## [Work required]
Give back, word for word, only the lines from the opening of the records through the one with "[11] Shang SZ, Zhao". Pictures stay out.

*** Opening of Exercise inputs ***

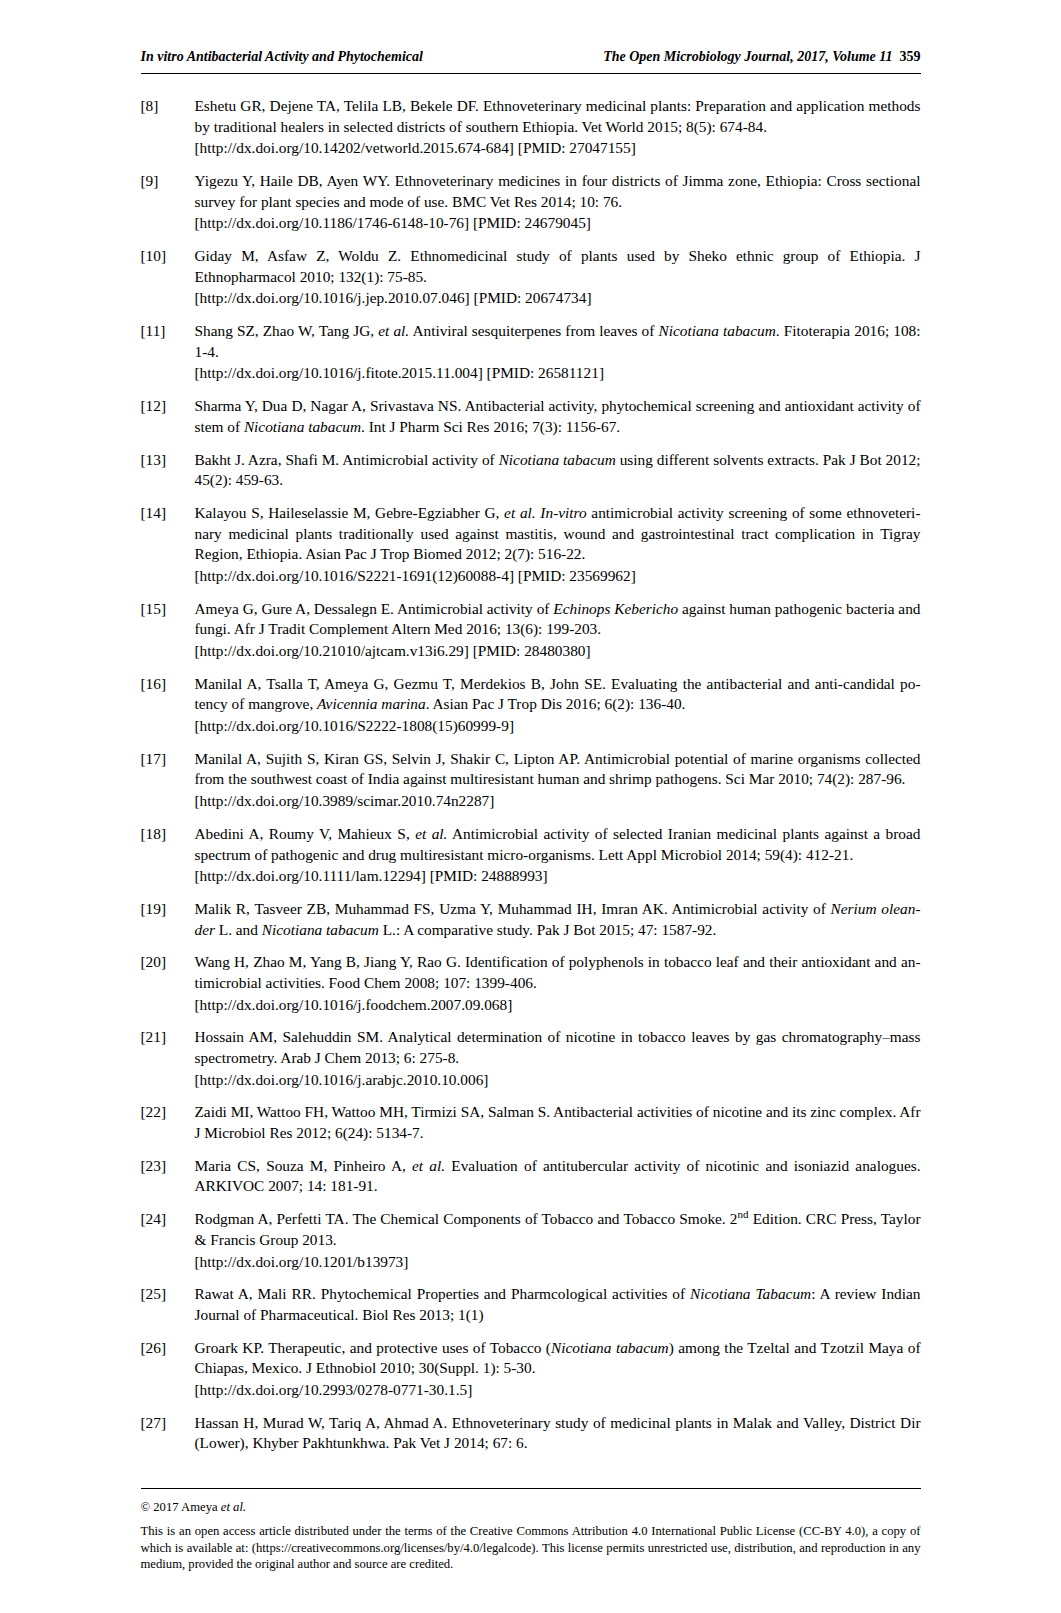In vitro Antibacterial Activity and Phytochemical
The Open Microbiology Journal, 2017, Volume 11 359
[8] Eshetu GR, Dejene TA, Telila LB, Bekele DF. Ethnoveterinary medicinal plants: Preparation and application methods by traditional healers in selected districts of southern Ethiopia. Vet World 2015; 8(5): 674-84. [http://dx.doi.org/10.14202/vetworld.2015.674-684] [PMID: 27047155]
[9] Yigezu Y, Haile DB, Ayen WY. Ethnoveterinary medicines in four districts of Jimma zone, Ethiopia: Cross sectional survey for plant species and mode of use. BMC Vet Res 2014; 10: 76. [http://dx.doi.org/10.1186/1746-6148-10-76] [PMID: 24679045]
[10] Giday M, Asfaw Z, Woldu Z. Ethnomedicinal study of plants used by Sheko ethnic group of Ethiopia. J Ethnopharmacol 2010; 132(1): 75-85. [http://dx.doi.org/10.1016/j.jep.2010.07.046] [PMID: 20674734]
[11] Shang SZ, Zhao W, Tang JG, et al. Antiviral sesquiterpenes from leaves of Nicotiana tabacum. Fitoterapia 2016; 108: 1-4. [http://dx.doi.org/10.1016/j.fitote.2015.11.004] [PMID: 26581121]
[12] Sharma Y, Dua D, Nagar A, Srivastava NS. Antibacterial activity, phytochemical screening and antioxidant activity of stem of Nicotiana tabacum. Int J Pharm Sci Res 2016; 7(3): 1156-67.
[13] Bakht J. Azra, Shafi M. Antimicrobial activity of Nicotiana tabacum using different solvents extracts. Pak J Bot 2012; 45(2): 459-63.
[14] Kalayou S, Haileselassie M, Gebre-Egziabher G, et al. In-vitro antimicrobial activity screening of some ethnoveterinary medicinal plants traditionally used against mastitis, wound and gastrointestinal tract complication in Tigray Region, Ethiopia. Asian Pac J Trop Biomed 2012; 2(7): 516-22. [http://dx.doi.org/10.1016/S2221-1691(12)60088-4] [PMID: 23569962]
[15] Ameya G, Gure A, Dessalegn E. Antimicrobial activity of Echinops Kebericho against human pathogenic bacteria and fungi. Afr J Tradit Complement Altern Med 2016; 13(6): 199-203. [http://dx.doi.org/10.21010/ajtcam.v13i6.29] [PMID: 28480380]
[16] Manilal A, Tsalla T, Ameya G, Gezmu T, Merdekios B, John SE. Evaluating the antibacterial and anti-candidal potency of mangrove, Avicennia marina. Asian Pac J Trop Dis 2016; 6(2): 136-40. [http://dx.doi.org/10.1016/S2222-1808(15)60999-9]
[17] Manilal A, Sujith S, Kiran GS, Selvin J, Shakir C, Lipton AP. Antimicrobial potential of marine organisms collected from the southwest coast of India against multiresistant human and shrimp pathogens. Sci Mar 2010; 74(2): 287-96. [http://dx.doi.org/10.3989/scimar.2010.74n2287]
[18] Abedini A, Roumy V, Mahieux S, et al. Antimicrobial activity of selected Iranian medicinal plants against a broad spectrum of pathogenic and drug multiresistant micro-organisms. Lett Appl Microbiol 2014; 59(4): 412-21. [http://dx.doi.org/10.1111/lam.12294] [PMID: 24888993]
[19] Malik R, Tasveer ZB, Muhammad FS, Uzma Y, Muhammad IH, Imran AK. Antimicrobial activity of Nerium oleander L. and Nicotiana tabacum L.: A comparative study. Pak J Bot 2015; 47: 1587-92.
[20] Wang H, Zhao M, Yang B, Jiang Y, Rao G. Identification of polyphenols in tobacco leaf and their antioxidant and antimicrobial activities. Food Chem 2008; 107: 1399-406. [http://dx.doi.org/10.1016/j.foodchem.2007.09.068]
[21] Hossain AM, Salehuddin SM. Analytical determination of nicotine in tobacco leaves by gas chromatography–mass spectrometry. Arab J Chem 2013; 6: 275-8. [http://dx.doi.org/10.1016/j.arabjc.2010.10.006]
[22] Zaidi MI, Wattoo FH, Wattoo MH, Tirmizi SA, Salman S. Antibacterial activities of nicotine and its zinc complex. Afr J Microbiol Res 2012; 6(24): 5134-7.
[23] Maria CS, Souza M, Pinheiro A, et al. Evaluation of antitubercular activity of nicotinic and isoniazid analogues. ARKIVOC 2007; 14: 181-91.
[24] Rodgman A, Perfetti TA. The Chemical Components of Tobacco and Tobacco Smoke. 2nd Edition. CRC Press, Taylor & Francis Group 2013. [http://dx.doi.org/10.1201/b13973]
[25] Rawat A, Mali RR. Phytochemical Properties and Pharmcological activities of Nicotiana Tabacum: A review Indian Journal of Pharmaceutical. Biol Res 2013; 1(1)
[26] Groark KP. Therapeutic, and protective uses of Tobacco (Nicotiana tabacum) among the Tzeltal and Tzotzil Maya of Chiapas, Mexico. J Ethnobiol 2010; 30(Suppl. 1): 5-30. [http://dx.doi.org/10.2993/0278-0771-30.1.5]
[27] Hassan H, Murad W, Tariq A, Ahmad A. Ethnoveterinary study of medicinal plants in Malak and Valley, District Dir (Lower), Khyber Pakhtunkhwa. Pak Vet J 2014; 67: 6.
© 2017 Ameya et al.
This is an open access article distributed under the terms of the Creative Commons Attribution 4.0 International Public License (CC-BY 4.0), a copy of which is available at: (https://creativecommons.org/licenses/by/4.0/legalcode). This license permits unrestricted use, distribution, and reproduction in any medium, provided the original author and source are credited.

*** Close of Exercise inputs ***

## [Solution to this problem]
In vitro Antibacterial Activity and Phytochemical
The Open Microbiology Journal, 2017, Volume 11 359
[8] Eshetu GR, Dejene TA, Telila LB, Bekele DF. Ethnoveterinary medicinal plants: Preparation and application methods by traditional healers in selected districts of southern Ethiopia. Vet World 2015; 8(5): 674-84. [http://dx.doi.org/10.14202/vetworld.2015.674-684] [PMID: 27047155]
[9] Yigezu Y, Haile DB, Ayen WY. Ethnoveterinary medicines in four districts of Jimma zone, Ethiopia: Cross sectional survey for plant species and mode of use. BMC Vet Res 2014; 10: 76. [http://dx.doi.org/10.1186/1746-6148-10-76] [PMID: 24679045]
[10] Giday M, Asfaw Z, Woldu Z. Ethnomedicinal study of plants used by Sheko ethnic group of Ethiopia. J Ethnopharmacol 2010; 132(1): 75-85. [http://dx.doi.org/10.1016/j.jep.2010.07.046] [PMID: 20674734]
[11] Shang SZ, Zhao W, Tang JG, et al. Antiviral sesquiterpenes from leaves of Nicotiana tabacum. Fitoterapia 2016; 108: 1-4. [http://dx.doi.org/10.1016/j.fitote.2015.11.004] [PMID: 26581121]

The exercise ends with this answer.